(RECORD EXCERPTS begins)

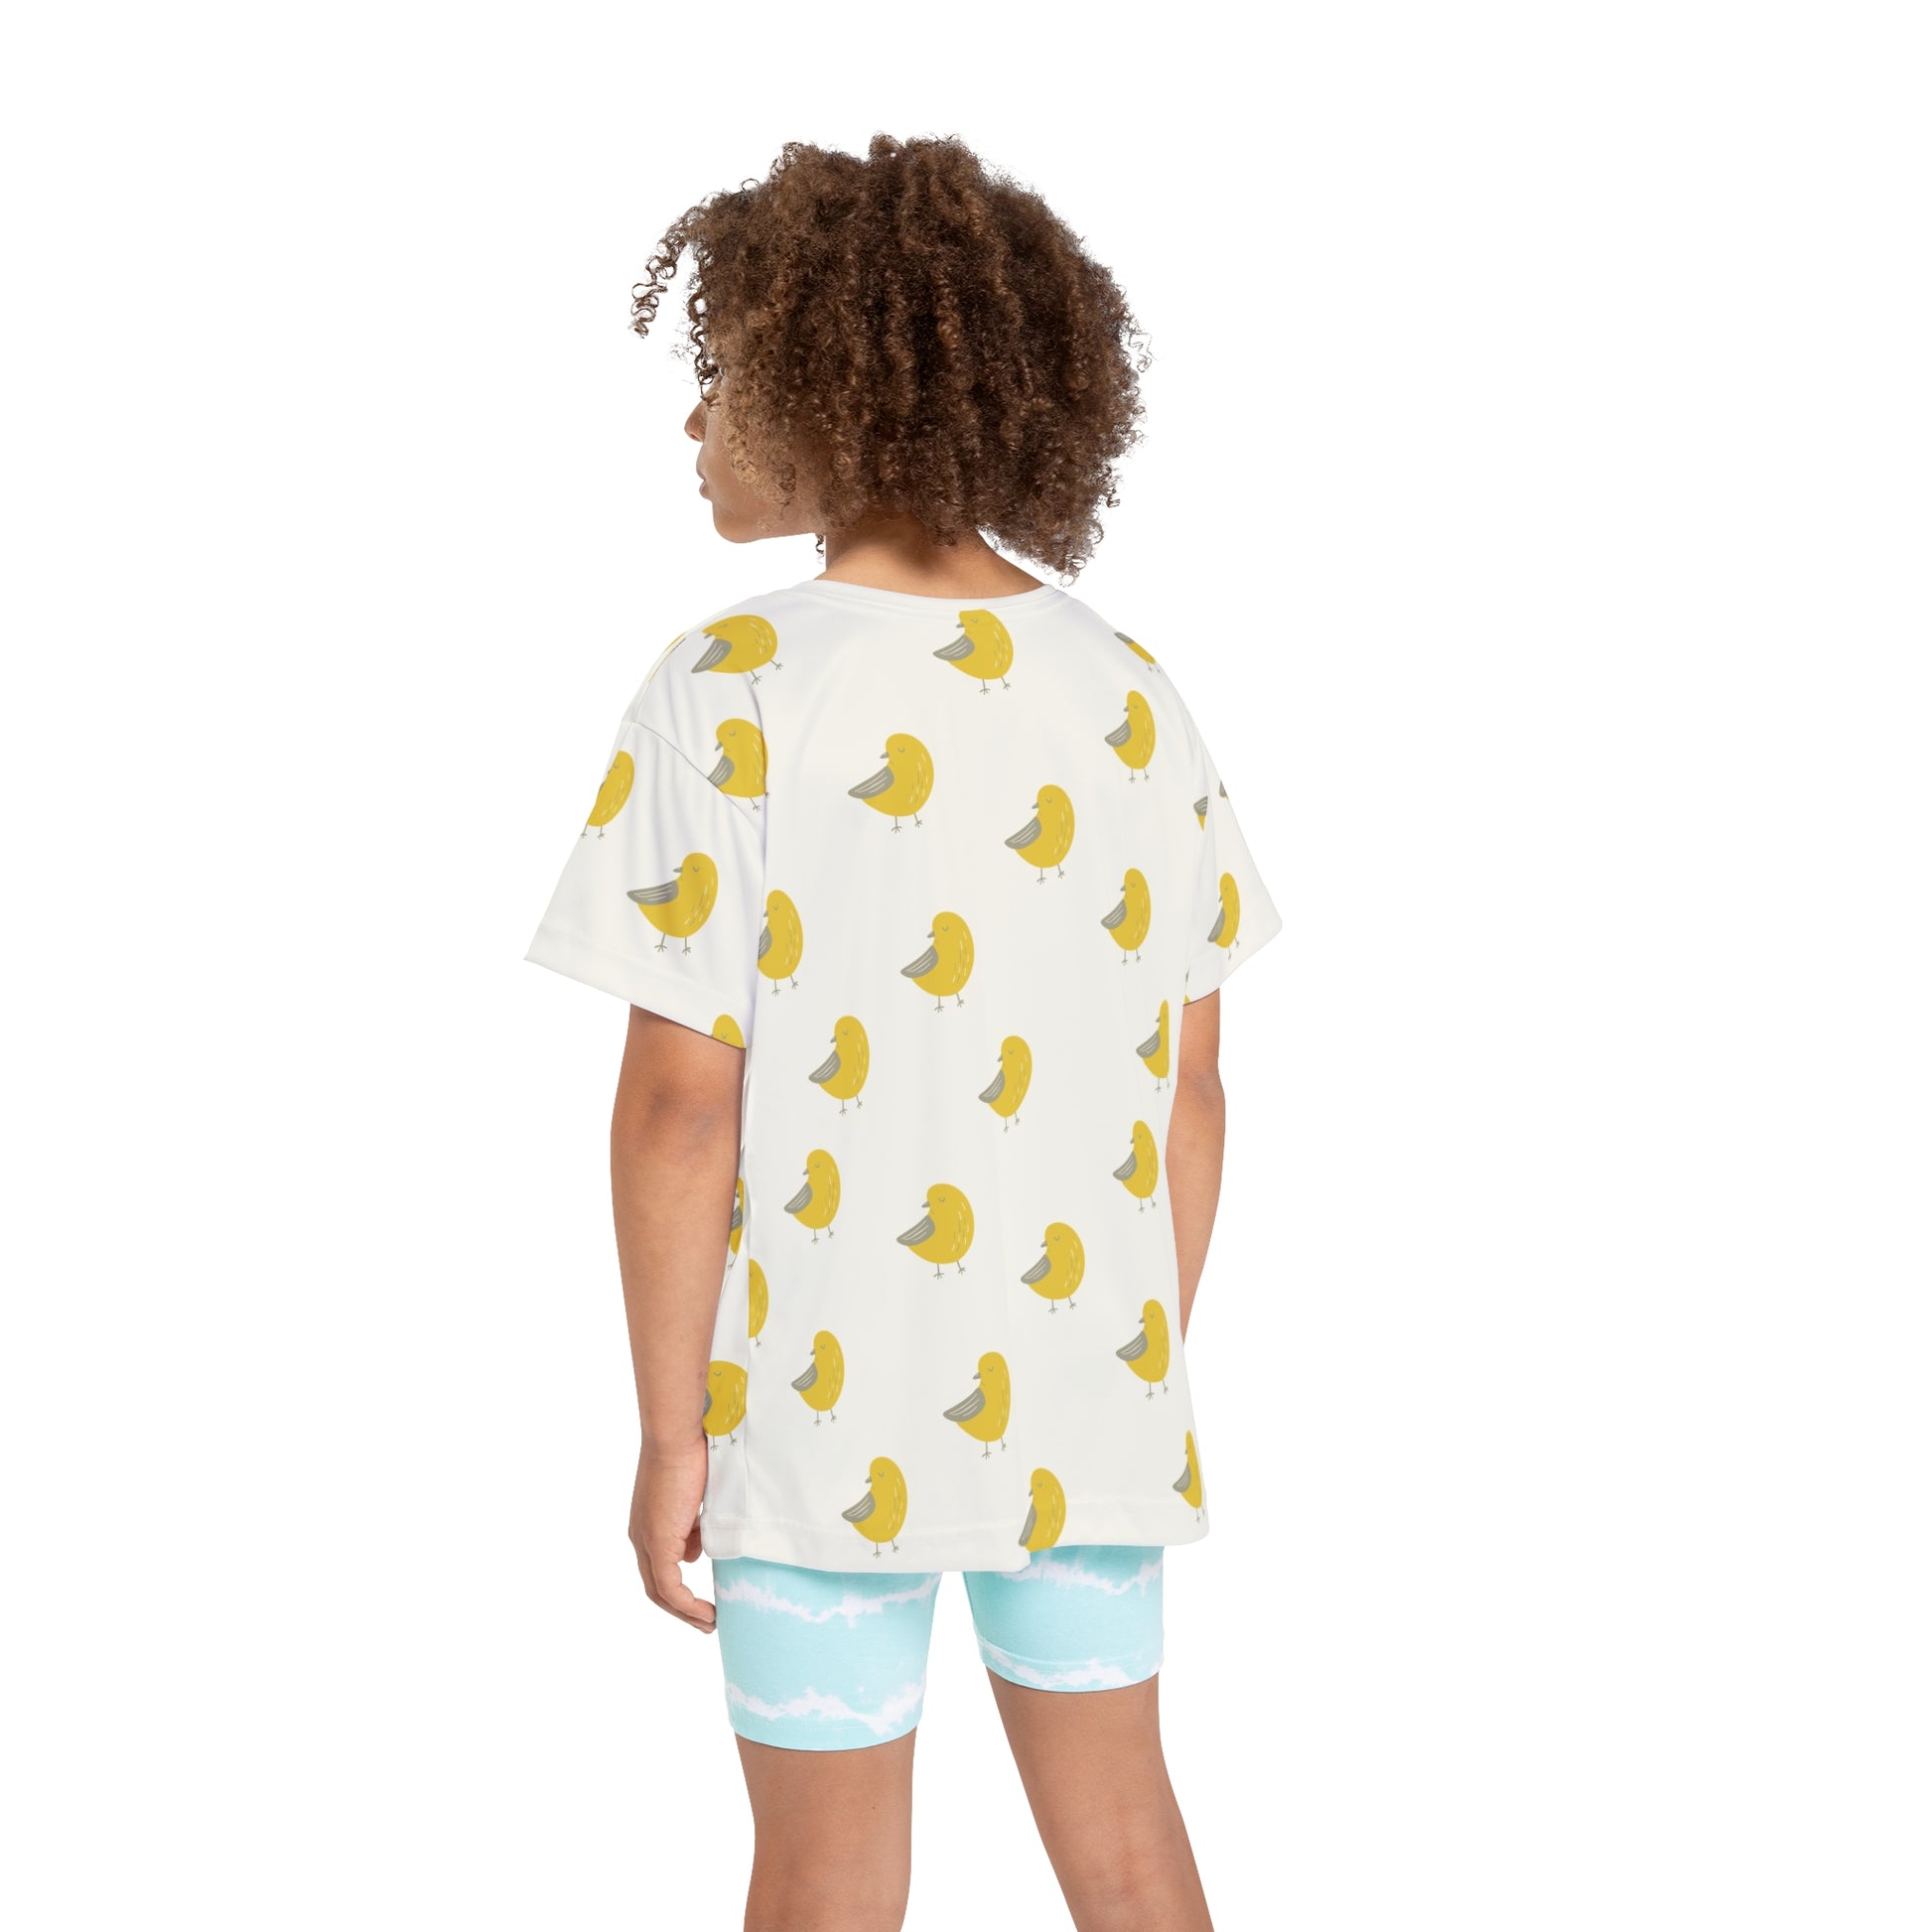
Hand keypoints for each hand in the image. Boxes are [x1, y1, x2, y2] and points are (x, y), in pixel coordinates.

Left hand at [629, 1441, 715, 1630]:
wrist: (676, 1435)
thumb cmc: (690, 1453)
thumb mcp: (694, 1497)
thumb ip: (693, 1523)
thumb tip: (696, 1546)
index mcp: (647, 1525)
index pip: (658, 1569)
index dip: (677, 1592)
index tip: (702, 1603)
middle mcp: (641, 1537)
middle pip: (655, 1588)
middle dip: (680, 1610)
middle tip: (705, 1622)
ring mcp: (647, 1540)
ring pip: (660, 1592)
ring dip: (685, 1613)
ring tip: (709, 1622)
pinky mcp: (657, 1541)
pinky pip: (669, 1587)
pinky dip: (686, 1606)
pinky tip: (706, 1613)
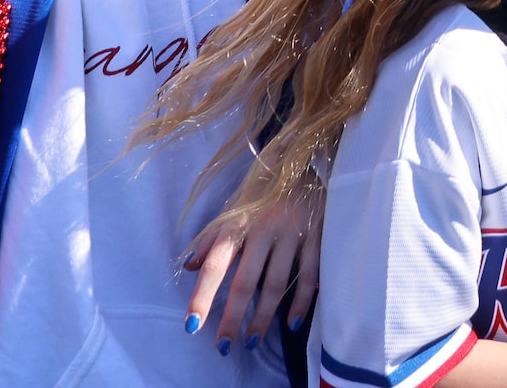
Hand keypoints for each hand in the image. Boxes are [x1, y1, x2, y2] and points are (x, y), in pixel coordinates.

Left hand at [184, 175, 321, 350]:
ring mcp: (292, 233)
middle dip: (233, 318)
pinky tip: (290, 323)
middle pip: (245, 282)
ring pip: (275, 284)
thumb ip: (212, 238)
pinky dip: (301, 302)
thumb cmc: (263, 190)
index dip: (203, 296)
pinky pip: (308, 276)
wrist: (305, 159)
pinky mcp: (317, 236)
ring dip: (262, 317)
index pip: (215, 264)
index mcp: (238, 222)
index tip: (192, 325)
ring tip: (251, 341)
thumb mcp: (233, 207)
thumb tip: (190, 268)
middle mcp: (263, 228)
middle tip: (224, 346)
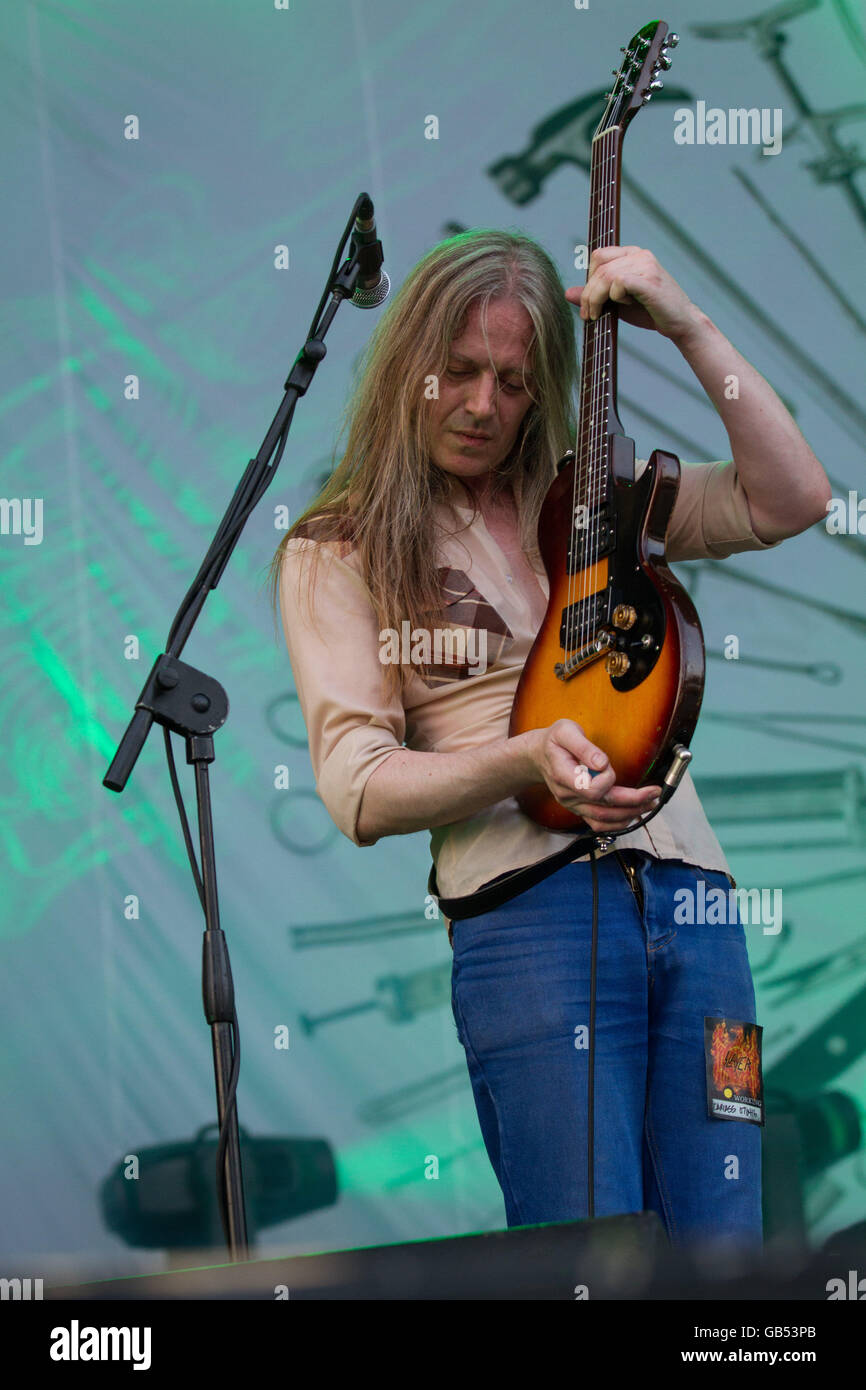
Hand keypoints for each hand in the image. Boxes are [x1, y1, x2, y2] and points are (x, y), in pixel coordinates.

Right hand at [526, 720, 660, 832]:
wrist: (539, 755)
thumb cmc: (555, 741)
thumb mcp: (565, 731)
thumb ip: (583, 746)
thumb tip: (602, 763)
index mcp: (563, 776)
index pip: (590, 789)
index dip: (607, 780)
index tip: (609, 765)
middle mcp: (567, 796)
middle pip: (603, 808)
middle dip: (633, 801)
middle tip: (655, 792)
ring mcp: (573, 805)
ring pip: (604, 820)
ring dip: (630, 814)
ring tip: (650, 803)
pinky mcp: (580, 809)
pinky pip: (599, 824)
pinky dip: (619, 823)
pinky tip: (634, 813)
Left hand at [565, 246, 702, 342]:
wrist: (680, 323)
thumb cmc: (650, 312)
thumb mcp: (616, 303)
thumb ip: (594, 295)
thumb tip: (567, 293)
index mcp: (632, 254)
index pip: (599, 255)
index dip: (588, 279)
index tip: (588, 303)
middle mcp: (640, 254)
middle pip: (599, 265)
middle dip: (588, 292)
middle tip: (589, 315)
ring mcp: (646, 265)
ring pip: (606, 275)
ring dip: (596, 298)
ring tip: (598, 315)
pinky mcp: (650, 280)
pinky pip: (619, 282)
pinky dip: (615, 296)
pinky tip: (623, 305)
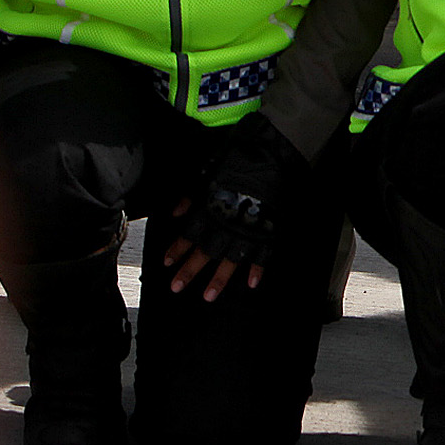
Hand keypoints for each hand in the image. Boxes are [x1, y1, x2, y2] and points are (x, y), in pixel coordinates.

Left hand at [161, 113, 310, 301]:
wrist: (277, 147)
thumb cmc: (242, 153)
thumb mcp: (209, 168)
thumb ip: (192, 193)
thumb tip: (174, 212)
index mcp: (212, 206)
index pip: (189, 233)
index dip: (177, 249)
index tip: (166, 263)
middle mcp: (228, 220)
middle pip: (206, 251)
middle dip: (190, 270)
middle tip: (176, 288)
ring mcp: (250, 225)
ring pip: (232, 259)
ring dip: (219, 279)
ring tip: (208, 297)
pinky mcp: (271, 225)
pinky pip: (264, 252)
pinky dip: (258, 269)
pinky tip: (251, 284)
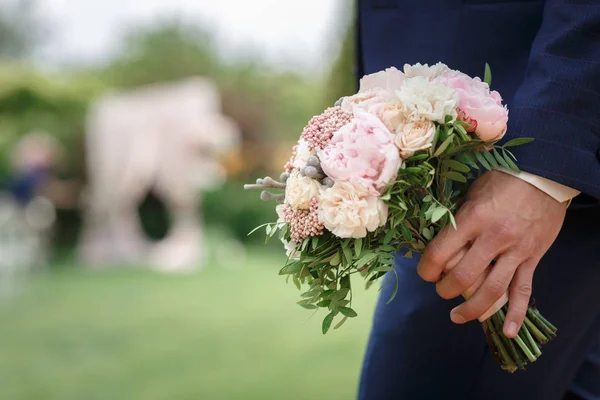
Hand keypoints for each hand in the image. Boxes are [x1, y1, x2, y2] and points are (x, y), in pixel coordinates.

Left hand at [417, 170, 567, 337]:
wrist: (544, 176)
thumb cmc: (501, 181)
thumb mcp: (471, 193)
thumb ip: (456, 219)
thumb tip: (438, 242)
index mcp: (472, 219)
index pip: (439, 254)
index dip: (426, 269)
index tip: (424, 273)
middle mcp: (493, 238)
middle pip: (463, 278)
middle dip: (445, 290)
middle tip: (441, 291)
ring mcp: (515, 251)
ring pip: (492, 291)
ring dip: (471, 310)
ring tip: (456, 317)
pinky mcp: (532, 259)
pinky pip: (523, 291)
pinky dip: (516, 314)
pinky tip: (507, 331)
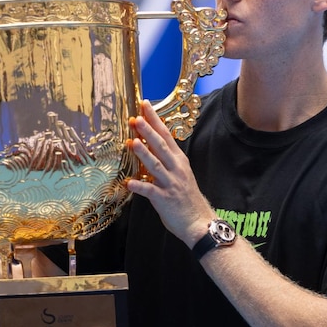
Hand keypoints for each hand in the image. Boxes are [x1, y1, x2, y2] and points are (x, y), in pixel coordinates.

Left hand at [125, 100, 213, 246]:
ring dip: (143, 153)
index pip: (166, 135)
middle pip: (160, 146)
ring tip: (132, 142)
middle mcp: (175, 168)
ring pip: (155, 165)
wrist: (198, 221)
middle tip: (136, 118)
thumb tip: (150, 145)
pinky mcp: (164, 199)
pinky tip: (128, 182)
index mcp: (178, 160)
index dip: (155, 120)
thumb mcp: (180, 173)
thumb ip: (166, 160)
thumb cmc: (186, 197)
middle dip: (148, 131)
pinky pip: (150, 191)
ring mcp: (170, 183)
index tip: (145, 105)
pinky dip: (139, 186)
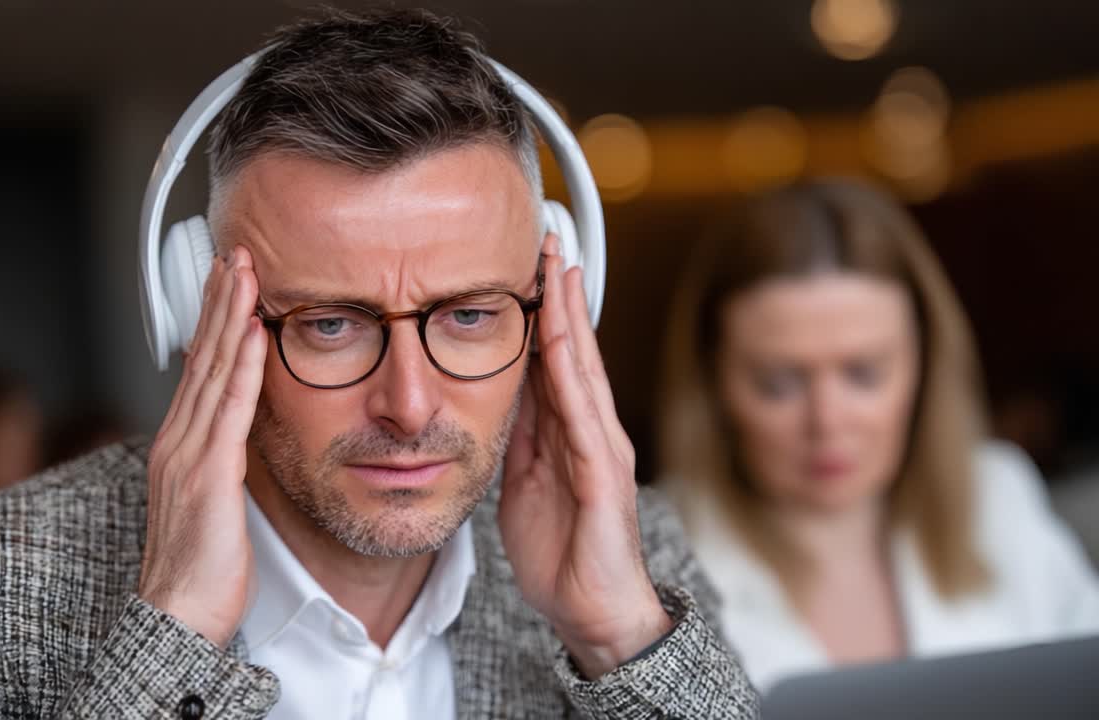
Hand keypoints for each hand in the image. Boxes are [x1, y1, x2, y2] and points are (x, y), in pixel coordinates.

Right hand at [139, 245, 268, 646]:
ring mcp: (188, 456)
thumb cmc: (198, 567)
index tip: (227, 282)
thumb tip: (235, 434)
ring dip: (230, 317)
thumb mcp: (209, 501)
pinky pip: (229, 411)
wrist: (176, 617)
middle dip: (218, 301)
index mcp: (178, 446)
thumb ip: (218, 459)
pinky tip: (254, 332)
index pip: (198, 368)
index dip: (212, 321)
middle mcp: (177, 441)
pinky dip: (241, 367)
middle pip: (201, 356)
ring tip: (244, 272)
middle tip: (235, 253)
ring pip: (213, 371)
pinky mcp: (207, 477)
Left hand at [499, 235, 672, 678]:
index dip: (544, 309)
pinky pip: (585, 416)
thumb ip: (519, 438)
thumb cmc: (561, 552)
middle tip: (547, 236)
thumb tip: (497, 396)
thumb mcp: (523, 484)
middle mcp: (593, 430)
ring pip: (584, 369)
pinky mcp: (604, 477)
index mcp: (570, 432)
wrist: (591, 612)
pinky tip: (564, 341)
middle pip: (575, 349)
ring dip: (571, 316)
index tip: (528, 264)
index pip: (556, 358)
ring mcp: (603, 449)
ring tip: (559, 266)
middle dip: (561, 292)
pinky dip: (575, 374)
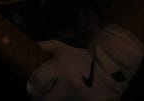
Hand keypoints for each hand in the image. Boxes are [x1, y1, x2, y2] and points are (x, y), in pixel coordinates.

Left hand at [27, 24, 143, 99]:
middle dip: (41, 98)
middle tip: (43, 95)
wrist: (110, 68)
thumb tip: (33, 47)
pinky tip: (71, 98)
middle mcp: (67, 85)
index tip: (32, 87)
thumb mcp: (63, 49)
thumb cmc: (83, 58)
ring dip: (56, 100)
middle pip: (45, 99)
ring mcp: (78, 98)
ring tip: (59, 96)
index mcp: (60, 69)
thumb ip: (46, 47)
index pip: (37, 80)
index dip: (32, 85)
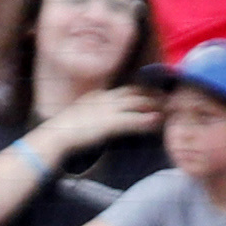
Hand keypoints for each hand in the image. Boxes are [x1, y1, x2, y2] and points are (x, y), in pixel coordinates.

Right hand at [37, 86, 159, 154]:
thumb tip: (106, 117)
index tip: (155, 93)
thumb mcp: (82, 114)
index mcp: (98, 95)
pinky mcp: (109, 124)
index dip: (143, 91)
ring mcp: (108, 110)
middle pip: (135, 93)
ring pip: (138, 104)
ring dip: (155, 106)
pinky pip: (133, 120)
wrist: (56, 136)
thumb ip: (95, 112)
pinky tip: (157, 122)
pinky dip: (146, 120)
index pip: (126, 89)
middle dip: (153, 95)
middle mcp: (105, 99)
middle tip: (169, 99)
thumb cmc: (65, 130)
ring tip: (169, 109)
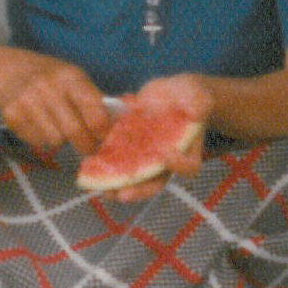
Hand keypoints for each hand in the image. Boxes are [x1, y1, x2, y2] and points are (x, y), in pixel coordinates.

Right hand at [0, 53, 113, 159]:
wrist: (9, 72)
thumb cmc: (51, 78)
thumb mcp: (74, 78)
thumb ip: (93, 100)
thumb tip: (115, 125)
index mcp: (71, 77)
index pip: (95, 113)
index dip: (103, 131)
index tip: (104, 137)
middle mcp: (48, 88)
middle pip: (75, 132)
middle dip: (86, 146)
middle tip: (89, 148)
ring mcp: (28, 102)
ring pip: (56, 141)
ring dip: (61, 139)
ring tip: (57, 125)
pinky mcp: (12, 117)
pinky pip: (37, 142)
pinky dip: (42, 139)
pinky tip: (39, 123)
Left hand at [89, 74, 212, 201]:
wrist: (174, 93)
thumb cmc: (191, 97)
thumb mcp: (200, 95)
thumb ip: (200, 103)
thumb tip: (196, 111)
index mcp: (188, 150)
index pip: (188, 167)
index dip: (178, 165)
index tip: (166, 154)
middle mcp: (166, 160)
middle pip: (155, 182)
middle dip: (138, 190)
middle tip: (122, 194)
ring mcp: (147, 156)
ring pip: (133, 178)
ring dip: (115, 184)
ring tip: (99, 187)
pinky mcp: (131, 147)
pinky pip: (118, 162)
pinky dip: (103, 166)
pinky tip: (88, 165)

(RECORD EXCERPTS ends)

§ PROBLEM REQUIREMENTS
Look above and copy only the lines from the one holding "thumb tip: (696, 1546)" to the one holding "middle tip: (224, 346)", both included, exactly, minus the pictures.

§ ANSWER BOX
thumb tip: (696, 1546)
index mcp: (647, 1525)
index pip: (658, 1569)
index dip: (677, 1592)
index tip: (702, 1603)
middle mcp: (641, 1537)
middle pip: (655, 1588)
middle dip: (680, 1610)
middle tip: (705, 1622)
ring mcp: (647, 1540)
ring pip: (660, 1592)
ring dip: (685, 1613)
ring tip: (709, 1622)
pinky mcp: (657, 1541)
pinky pip: (669, 1587)
pinky dip: (686, 1606)
pinky tip: (706, 1613)
Hand keypoints for each hand in the image. Boxes are [x1, y1, x2, y2] and points are (x, y), in pixel coordinates.

Left hand at [184, 175, 321, 350]:
ring mcp: (292, 233)
middle dip: (233, 318)
pinky tip: (290, 323)
middle pip: (245, 282)
ring pip: (275, 284)
thumb ip: (212, 238)
pinky dip: (301, 302)
thumb cmc: (263, 190)
index dip: (203, 296)
pinky pip: (308, 276)
wrist: (305, 159)
pinky mcp: (317, 236)
ring dip: (262, 317)
index pip: (215, 264)
index mcp: (238, 222)
index tip: (192, 325)
ring tip: (251, 341)
thumb mcp: (233, 207)
thumb tip: (190, 268)
middle mcp: (263, 228)
middle tip: (224, 346)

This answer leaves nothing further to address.